======== Text for analysis ========

I spent most of the next half-hour apologizing repeatedly to this woman--I still feel guilty as I write about this incident almost twenty years later--while she laughed and assured me that she'd taken no offense from either Callahan's cartoons or my over-enthusiastic summary of them. Rather, she was going to give Child as a birthday present to her husband because she was convinced that he'd find "Your order will be ready when I yell 'Mother-fucker'" hilarious too. This was enlightening: you mean people with handicaps have senses of humor? And they can laugh about their troubles just like us normal people? Seriously?
In a 1992 interview, Callahan said that the only audience for his cartoons that he cared about were handicapped readers: "My only compass for whether or not I've gone too far is the reaction I get from people in wheelchairs, or with hooks for hands. Like me, they are fed up with people who presume to speak for the disabled. All the pity and patronizing. That's what is truly detestable." I get it now, John.
Incidentally, don't we need an update of National Lampoon's Truly Sick, Tasteless and Twisted Cartoons that includes Callahan's work? Or maybe a new collection of taboo-busting single-panel cartoons, featuring Callahan, Evan Dorkin, Ivan Brunetti and Johnny Ryan?
"Will Work for Shit" was on my bathroom door during my years in college. Love it!
Posted by: John | August 02, 2010 at 10:02 AM
"Touch Me Someplace I Can Feel" can be seen in its entirety at
http://www.hollanddoc.nl/kijk-luister/documentaire/r/Raak-me-waar-ik-voelen-kan.html
You need to have Silverlight and other Microsoft codecs installed but it's worth the effort (and worked even under Linux)!
Posted by: FrF | August 03, 2010 at 08:52 AM
Thanks for the link, FrF! I had found the whole documentary on another website a couple of years ago, but couldn't get that link to work when I was writing this post. Good to know FEEL is still out there somewhere--and yeah, the whole thing is well worth watching.
Posted by: Craig Fischer | August 03, 2010 at 01:18 PM
Great post, Craig, a lovely reminder of how terrific Callahan's cartoons could be.
Me, I think Callahan's stuff is on a whole other level than the "sick" cartoons of Brunetti et al. For one thing, Callahan's best gags wring humor from the oft-thought but seldom expressed, daring to bring to the surface attitudes about ability and disability and handicaps. By contrast, Brunetti's panel cartoons seem to be working over some private animus, again and again, without tapping that social and ideological dimension. They're merely left-field bizarre, as opposed to Callahan's "just right" or "damn straight" satire. In other words, Brunetti only flouts taboos, he doesn't get at the queasy sensitivity and confused sense of etiquette that Callahan satirizes.
For another, Callahan's wobbly drawing is perfect for his sort of humor, whereas Brunetti has got this (to me) distasteful combination of compulsive unpleasantness with overworked "craft" that just rubs me the wrong way.
I also don't care for a lot of Ryan's comic strips (too many compulsive gags about buggering, etc.), though _Prison Pit_ does take it to a new level. :)
I guess the bottom line is that I feel a great deal of sympathy for Callahan's persona, and not for the others. He really did something salutary and important with those cartoons. He really shook up something. The others, not so, I'd say.

======== Data supplied ========

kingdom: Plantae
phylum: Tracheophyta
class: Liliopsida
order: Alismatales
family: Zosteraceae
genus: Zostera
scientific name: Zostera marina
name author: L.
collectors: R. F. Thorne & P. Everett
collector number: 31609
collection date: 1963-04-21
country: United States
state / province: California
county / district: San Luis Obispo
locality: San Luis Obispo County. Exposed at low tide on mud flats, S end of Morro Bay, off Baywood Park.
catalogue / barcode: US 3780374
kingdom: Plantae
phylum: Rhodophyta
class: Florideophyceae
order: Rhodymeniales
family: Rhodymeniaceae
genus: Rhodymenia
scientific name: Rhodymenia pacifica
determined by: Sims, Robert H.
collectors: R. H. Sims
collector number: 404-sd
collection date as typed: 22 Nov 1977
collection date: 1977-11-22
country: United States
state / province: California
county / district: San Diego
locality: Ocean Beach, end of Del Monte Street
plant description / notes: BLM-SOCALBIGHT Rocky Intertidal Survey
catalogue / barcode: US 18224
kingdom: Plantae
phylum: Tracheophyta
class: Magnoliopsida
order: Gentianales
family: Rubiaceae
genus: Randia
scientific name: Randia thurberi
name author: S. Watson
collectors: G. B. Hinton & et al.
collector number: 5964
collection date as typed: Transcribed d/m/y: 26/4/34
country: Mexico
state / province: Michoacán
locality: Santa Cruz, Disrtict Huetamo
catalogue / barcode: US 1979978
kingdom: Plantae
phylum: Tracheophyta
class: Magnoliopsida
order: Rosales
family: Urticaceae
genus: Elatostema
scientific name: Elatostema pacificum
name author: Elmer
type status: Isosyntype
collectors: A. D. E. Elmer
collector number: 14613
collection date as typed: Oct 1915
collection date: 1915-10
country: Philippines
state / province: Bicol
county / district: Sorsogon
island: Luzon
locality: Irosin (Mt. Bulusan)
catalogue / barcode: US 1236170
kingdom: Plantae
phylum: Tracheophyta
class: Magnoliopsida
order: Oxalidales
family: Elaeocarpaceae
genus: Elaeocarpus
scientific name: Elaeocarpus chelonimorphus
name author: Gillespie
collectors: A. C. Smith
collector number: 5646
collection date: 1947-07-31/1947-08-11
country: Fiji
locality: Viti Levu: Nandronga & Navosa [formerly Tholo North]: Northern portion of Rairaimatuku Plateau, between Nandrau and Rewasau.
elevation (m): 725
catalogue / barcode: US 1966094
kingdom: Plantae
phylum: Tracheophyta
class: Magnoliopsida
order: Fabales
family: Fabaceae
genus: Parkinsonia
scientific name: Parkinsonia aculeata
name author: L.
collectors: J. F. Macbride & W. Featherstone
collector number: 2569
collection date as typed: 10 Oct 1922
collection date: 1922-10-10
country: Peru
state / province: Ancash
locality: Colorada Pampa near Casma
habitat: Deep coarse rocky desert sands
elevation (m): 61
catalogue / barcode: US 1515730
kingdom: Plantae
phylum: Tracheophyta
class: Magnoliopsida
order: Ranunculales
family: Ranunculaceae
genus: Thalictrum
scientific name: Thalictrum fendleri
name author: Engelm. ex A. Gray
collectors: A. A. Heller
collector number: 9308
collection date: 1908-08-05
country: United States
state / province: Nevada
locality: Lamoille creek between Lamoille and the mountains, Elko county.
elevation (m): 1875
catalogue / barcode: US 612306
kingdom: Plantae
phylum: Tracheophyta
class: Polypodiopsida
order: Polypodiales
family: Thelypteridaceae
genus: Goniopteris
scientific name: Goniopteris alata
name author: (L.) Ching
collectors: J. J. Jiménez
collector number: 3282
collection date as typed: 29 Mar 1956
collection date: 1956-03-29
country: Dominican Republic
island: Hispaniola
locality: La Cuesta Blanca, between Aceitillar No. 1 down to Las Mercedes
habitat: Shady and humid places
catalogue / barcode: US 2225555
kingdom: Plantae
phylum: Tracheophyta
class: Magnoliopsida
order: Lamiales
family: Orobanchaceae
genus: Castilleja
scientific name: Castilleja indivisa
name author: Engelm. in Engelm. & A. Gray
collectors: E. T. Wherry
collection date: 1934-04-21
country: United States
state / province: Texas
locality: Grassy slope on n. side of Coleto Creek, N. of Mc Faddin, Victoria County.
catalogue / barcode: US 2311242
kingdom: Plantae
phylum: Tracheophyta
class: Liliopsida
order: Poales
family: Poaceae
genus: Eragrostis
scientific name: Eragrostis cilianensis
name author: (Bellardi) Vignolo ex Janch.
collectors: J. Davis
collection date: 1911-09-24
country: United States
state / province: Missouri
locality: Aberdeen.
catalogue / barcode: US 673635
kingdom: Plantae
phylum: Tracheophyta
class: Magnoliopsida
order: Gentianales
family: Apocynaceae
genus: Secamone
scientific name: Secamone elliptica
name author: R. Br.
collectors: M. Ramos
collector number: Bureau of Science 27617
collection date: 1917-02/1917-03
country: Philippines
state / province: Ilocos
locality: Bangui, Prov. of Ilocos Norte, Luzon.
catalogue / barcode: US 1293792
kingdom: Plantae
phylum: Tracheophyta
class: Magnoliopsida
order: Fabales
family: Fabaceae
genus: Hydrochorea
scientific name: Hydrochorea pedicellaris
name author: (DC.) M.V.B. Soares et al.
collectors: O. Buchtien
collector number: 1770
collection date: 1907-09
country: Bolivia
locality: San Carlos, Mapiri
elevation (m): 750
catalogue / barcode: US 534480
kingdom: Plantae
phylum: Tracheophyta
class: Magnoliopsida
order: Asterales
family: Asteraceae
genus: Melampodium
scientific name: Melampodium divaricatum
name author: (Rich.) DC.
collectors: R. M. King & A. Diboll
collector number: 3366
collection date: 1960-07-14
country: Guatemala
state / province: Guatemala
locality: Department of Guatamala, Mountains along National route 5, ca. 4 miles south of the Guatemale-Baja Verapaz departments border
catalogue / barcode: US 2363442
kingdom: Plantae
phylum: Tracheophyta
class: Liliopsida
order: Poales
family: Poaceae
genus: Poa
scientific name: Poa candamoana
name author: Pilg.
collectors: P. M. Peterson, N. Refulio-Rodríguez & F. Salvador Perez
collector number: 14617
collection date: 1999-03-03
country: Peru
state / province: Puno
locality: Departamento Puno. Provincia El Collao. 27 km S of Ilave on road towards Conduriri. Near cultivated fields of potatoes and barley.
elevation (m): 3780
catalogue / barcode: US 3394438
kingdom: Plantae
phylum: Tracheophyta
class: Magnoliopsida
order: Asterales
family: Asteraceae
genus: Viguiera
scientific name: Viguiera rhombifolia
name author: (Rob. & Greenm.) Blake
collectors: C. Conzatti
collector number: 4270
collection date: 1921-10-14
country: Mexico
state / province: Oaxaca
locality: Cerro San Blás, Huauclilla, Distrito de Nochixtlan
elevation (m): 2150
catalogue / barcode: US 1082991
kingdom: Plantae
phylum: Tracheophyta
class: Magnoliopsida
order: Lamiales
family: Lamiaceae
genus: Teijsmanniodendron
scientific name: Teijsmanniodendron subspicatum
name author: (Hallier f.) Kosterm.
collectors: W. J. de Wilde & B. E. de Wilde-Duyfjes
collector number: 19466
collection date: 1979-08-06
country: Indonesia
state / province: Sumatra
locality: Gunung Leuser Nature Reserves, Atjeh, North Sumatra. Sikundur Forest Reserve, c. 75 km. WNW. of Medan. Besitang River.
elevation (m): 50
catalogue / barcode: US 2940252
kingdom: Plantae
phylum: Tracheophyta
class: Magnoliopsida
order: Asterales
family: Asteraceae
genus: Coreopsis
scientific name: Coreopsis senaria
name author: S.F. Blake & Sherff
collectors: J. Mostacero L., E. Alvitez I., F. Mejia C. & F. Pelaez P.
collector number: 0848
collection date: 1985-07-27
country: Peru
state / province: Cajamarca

========

*Work instructions:*
(1) In the discussion of Callahan's cartoons, which audience did Callahan say in a 1992 interview was the only one he cared about?
(2) From the discussion of Callahan's cartoons, write out the part that opens with the words containing "Posted by: FrF" and closes with "cartoons could be.".

*Exercise solutions:*
(1) Handicapped readers.

(2)
Posted by: FrF | August 03, 2010 at 08:52 AM
Thanks for the link, FrF! I had found the whole documentary on another website a couple of years ago, but couldn't get that link to work when I was writing this post. Good to know FEEL is still out there somewhere--and yeah, the whole thing is well worth watching.
Posted by: Craig Fischer | August 03, 2010 at 01:18 PM
Great post, Craig, a lovely reminder of how terrific Callahan's cartoons could be.